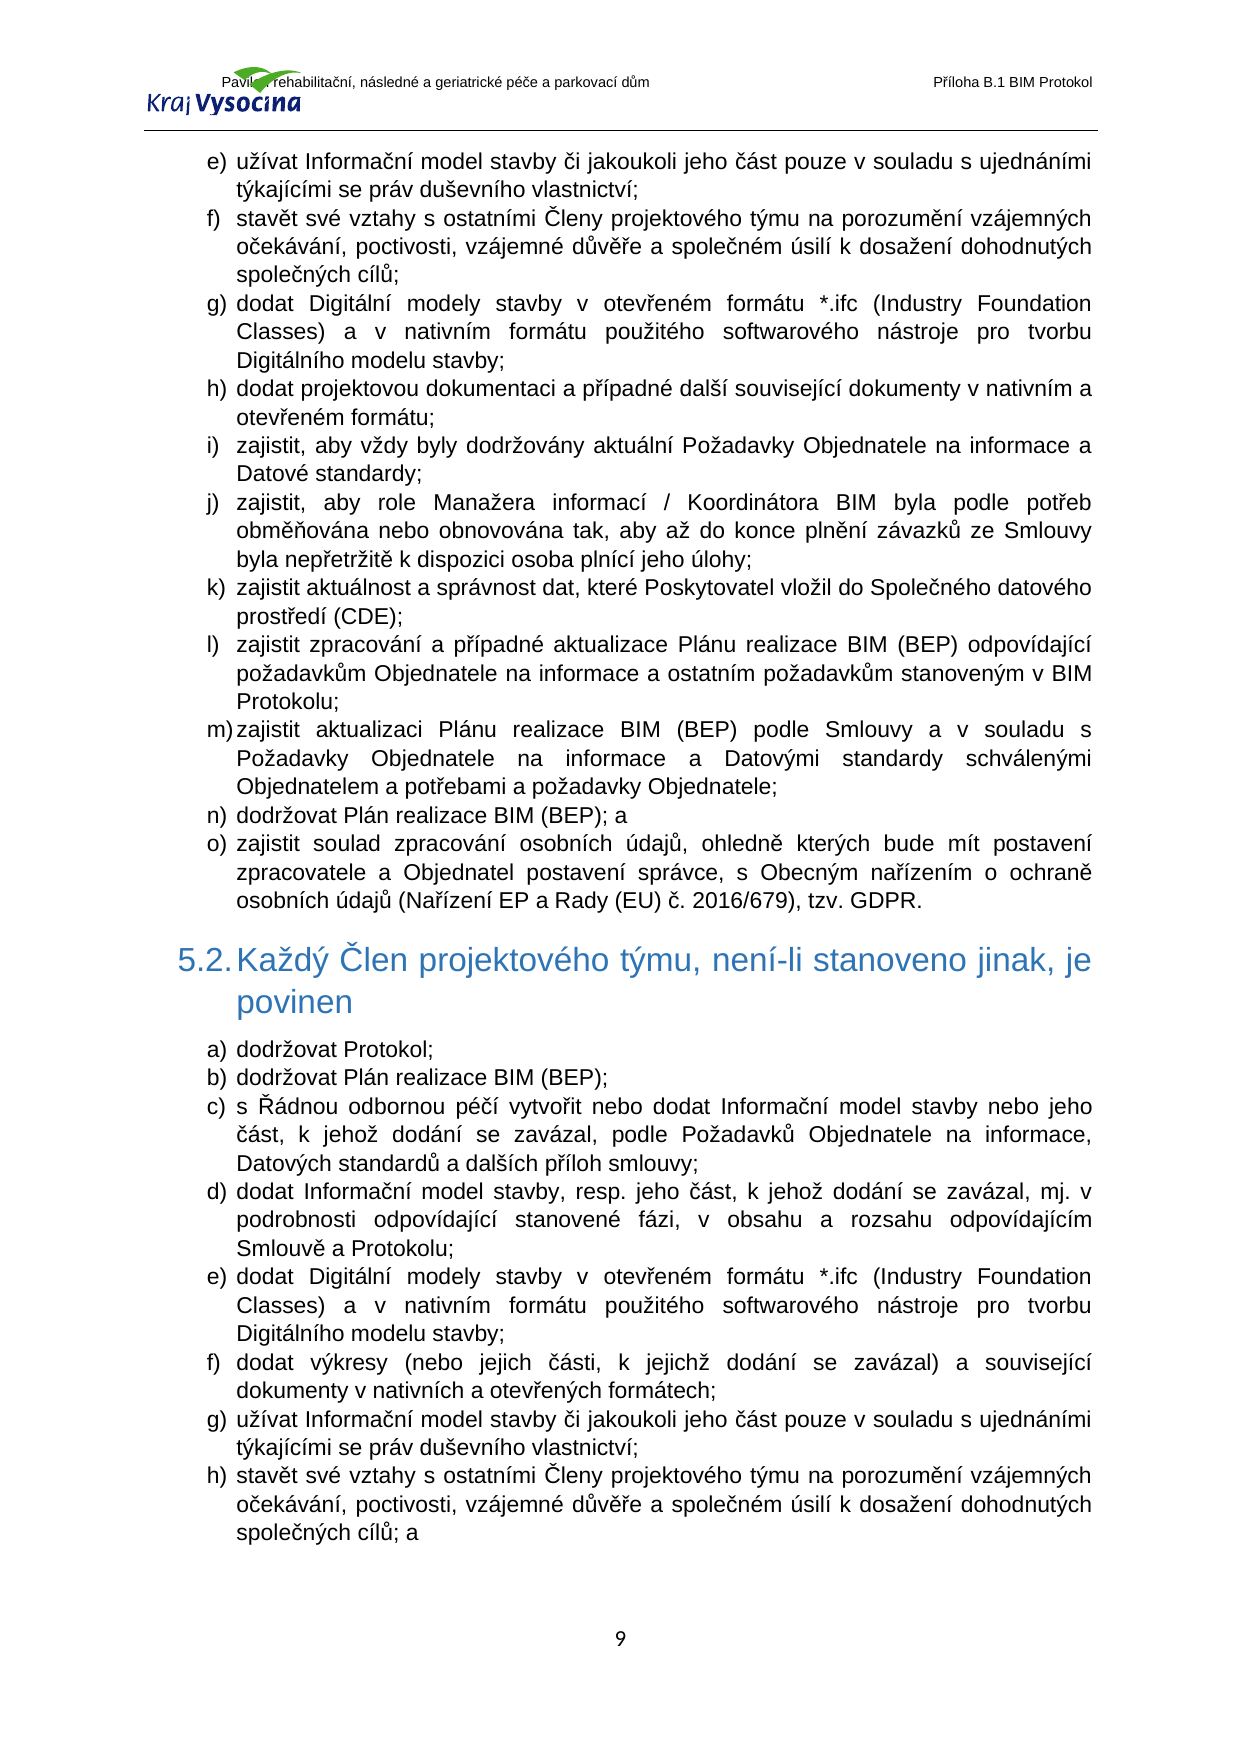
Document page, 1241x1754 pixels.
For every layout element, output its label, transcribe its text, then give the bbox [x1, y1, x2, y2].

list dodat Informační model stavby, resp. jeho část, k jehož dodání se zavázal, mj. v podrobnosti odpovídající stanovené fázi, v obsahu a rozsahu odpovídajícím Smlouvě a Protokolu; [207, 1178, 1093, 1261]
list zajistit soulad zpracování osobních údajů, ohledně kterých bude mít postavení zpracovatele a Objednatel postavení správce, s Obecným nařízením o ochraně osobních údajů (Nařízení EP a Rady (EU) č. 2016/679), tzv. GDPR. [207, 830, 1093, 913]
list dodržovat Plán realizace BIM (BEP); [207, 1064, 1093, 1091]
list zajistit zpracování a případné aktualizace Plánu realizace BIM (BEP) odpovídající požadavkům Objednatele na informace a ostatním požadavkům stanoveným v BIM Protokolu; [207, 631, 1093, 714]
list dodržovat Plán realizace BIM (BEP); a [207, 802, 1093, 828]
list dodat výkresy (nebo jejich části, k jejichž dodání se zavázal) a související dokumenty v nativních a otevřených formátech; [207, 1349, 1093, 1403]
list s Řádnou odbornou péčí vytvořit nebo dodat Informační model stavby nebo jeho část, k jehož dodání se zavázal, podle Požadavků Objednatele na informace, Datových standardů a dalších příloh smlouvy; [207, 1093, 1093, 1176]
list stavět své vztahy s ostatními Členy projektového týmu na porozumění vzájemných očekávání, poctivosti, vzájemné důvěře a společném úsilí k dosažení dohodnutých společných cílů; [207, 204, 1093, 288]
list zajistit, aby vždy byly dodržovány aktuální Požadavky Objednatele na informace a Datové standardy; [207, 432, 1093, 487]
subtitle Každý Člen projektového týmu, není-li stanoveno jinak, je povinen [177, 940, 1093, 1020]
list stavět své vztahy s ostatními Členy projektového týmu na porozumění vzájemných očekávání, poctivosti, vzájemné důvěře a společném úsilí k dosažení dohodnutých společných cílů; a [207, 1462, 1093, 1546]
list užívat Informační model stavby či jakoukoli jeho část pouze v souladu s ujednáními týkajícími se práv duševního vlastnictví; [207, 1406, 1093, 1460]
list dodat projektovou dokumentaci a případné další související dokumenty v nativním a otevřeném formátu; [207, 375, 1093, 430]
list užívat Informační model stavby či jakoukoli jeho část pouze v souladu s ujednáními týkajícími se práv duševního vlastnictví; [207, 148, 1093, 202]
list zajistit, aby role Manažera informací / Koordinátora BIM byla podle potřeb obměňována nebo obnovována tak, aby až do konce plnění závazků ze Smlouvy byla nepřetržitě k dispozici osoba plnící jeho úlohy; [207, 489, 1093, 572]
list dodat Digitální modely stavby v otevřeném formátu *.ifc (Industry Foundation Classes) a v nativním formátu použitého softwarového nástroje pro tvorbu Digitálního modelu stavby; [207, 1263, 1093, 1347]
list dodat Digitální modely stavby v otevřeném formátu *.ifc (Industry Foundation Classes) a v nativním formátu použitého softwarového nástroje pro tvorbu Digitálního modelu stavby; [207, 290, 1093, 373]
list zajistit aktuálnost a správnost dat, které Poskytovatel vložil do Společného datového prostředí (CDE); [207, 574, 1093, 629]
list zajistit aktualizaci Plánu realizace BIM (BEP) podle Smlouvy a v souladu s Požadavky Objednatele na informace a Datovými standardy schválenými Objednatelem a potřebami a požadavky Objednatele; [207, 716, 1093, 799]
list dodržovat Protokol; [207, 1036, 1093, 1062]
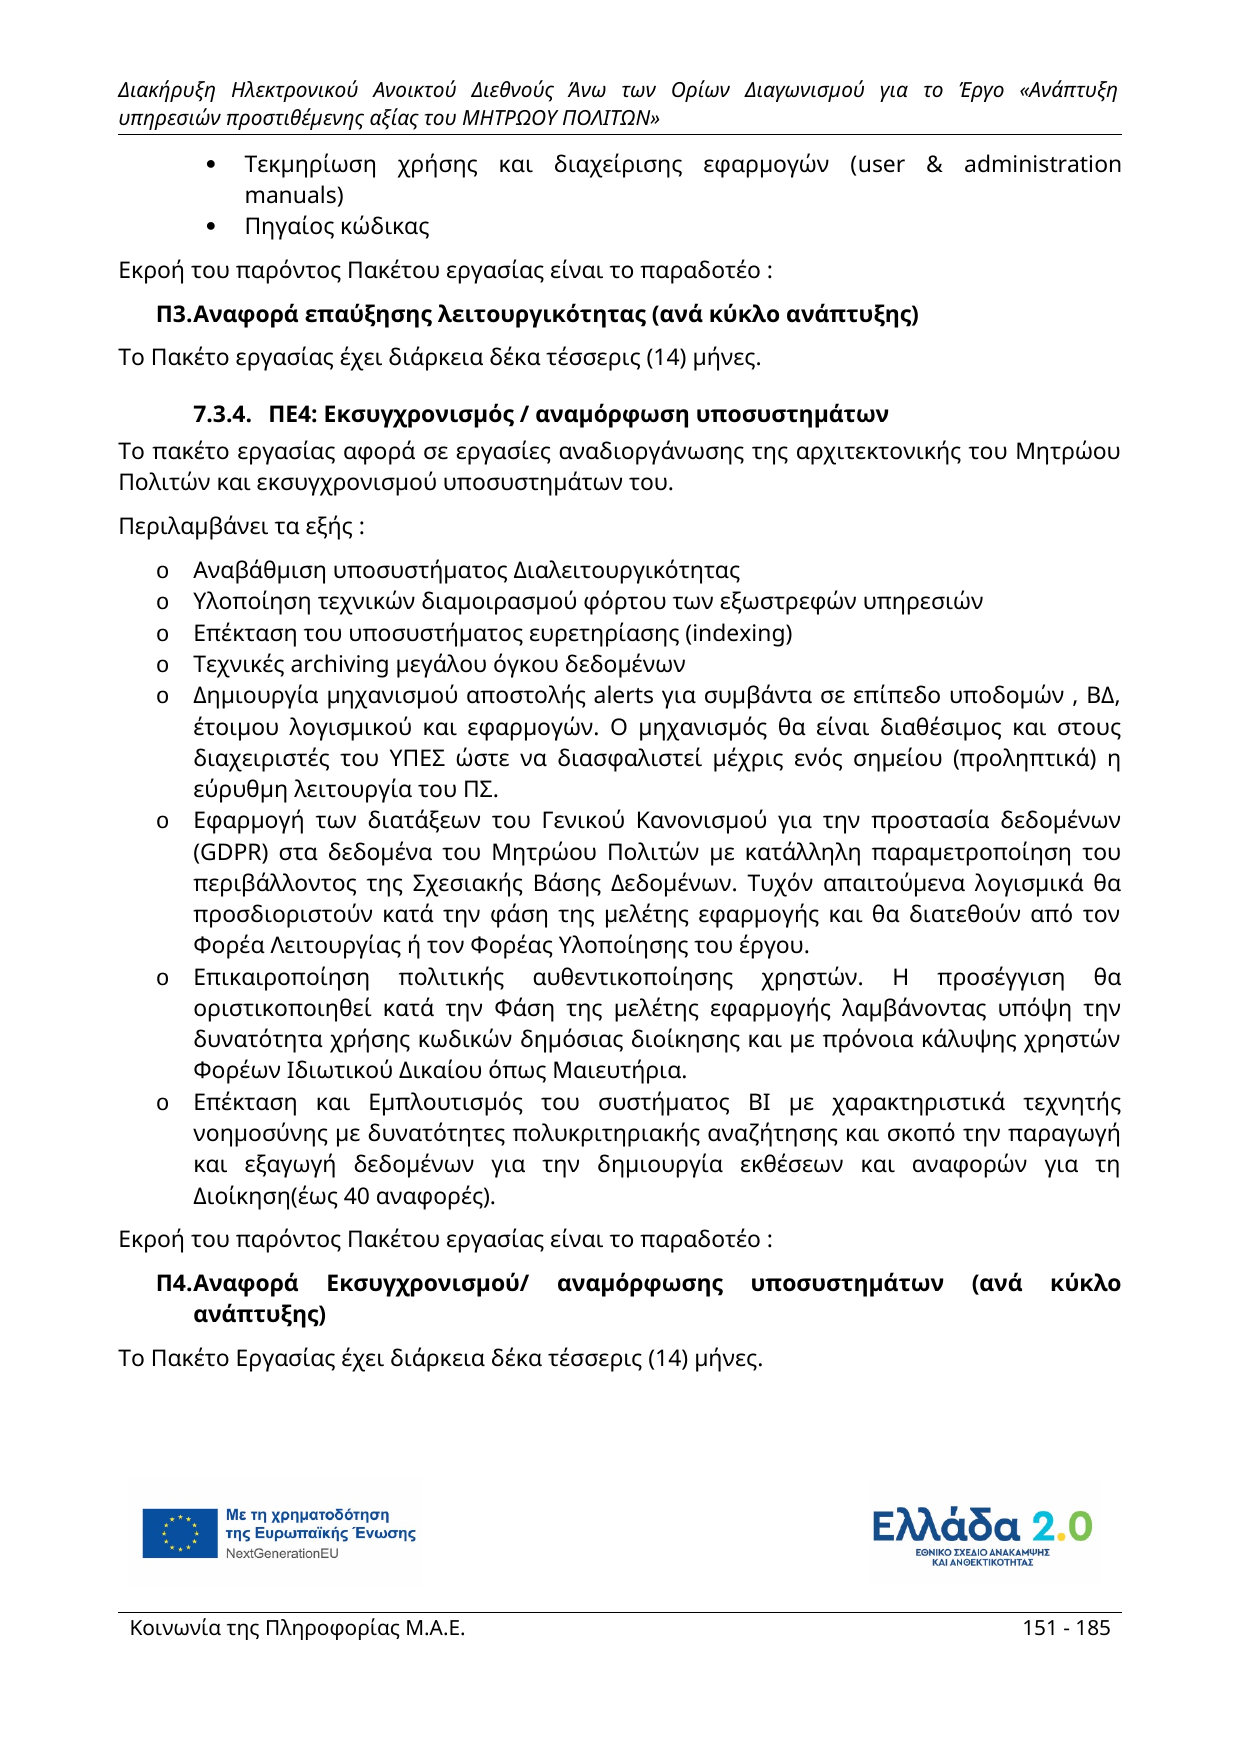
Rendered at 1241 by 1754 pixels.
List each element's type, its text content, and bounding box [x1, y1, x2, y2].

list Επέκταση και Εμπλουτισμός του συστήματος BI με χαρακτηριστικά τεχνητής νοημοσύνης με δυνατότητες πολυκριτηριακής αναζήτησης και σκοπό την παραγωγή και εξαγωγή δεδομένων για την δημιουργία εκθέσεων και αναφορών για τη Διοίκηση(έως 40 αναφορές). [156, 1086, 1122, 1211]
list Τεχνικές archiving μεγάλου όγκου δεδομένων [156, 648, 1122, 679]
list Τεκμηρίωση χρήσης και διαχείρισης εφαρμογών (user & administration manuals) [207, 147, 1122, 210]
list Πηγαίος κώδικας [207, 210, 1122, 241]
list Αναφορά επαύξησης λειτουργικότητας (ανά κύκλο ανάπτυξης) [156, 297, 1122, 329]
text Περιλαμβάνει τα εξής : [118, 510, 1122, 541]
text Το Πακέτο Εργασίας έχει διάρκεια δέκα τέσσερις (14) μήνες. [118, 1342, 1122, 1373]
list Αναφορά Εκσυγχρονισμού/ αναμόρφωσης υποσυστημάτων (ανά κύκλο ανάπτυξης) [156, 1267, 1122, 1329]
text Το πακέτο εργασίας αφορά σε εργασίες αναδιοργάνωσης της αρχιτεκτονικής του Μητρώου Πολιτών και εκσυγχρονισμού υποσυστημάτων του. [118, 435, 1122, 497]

════════════════

### Exercise objective
In the lines above, find each one with "podle" and list it.

### Result for this exercise
list s Řádnou odbornou péčí vytvořit nebo dodat Informační model stavby nebo jeho část, k jehož dodání se zavázal, podle Požadavků Objednatele na informace, Datových standardů a dalších příloh smlouvy; [207, 1093, 1093, 1176]
list zajistit, aby role Manažera informací / Koordinátora BIM byla podle potřeb obměňována nebo obnovována tak, aby až do konce plnění závazků ze Smlouvy byla nepřetržitě k dispozici osoba plnící jeho úlohy; [207, 489, 1093, 572]
list zajistit aktualizaci Plánu realizace BIM (BEP) podle Smlouvy a v souladu s Požadavky Objednatele na informace a Datovými standardy schválenými Objednatelem a potřebami a požadavky Objednatele; [207, 716, 1093, 799]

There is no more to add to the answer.